• Passage shown:
━━━

How to perform a JOIN on a paginated subquery in Django?

Suppose there are models A and B. where A has one to many relation with B.
How to do following in the ORM:

select * from A
inner join (
    select * from B limit 10
) on B.a_id = A.id

The best solution I could find so far is to use raw query. So, is it possible to do this in ORM without raw query? If not, then why? this is a very basic sql query. almost all other ORMs are able to do this.

Please not give solutions that generate queries like following:

select * from A
inner join B
on B.a_id = A.id
where B.id in (
    select id from B limit 10
)

because although it generate same output. it is extremely less efficient than the first query I mention.

Please show the actual models involved, and use them in your example. It’s a lot easier to talk about real code than trying to describe something in the abstract.

That’s an assertion that you should demonstrate using an explain analyze for the table definitions and quantity of data involved.

1 Like

Sure. Following are the models I am using:

class Project(models.Model):
    name = models.CharField()

    user = models.ForeignKey(User, on_delete=models.CASCADE)
class Brand(models.Model):
    name = models.CharField()
    domain = models.CharField()
    is_own = models.BooleanField()

    project = models.ForeignKey(Project, on_delete=models.CASCADE)

    class Meta:
        constraints = [
            UniqueConstraint(
                fields=("name", "project"), name="UQ_brand_name_project_id"
            ),
        ]
class PromptSet(models.Model):
    is_active = models.BooleanField(default=True)
    name = models.CharField()

    project = models.ForeignKey(Project, on_delete=models.CASCADE)
class Conversation(models.Model):
    prompt_set = models.ForeignKey(PromptSet, on_delete=models.CASCADE)
class Prompt(models.Model):
    name = models.CharField(null=True)
    content = models.TextField()
    level = models.IntegerField()

    conversation = models.ForeignKey(
        Conversation, on_delete=models.CASCADE, related_name="prompts"

━━━

• Data:
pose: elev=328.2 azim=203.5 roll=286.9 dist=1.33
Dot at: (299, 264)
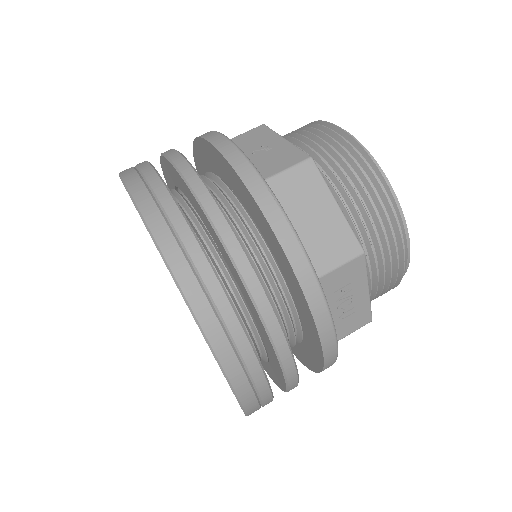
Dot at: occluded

━━━

• Instructions to follow:
Write out the passage from the Django thread above about joining a paginated subquery, starting with "How to do following" and going on through "to do this.", copying each word and symbol unchanged.

• Correct result:
How to do following in the ORM:

select * from A
inner join (
    select * from B limit 10
) on B.a_id = A.id

The best solution I could find so far is to use raw query. So, is it possible to do this in ORM without raw query? If not, then why? this is a very basic sql query. almost all other ORMs are able to do this.